FloydPepper · 17/01/2023 11:57

If you don’t mind saying, how are the bills and costs split? And what savings do you have?

I think in his position I’d be looking to build up a buffer too and wouldn’t be impressed if I was told it didn’t matter and whe should live for today and spend (I’m paraphrasing here I know)

BIWI · 17/01/2023 11:58

I'm going to go against the grain here. Two things you posted jumped out at me:

We were saving and looking to move somewhere bigger/nicer but everything locally has rocketed out of our price range so we've given up on the idea for now (no amount of saving and not going out anywhere is going to help with that by the way)

It probably doesn't help that we're both working from home most of the time, in a small one bedroom flat. I'm climbing the walls.

Sounds to me like saving hard is a good thing, if it can get you out of this flat!

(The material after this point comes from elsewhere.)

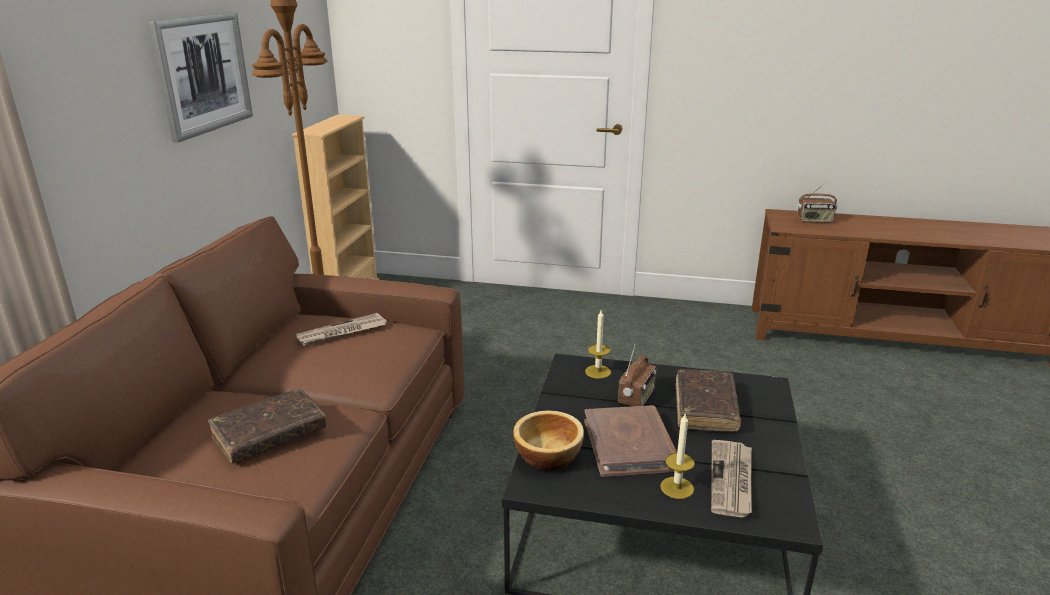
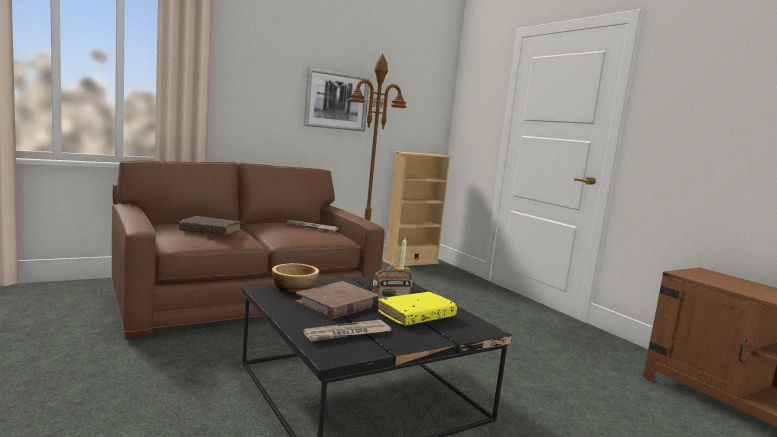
camera: 45 degrees right, 15 degrees down
candle [660,412,695,499] -> none
brown book [675,369,741,432] -> yellow book [378,292,457,326]
radio [797,182,837,223] -> none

And, if he has been redundant before - even if he got a job quickly - it's a real shock to the system, and he's probably been made aware of the need for a bit of financial prudence in case it happens again. The pandemic/lockdown has opened his eyes to just how much he can save for both of these eventualities.

However

... you deserve a life too, and therefore it's something you need to have a serious conversation about. There has to be a bit of a compromise here!

MostlyHappyMummy · 17/01/2023 11:59

It might be prudent to purchase your own property rather than subsidising his.

Fairyliz · 17/01/2023 12:06

I would be looking to move out if I were you, it will only get worse.
I visited an elderly relative on Saturday (late 80’s)The outside temperature was 8 degrees and it was 11.5 degrees in his house, he doesn’t have the heating on because it costs too much.
I am sure you will say wicked Tories letting old people live like this. The thing is he has savings of £600,00k! He never earned a lot, simply saved every penny that he could all of his life. I’m sure his poor wife passed away from the cold and not being able to buy decent food.
Ive noticed as I get older more men become like this so I wouldn’t be surprised if it got worse.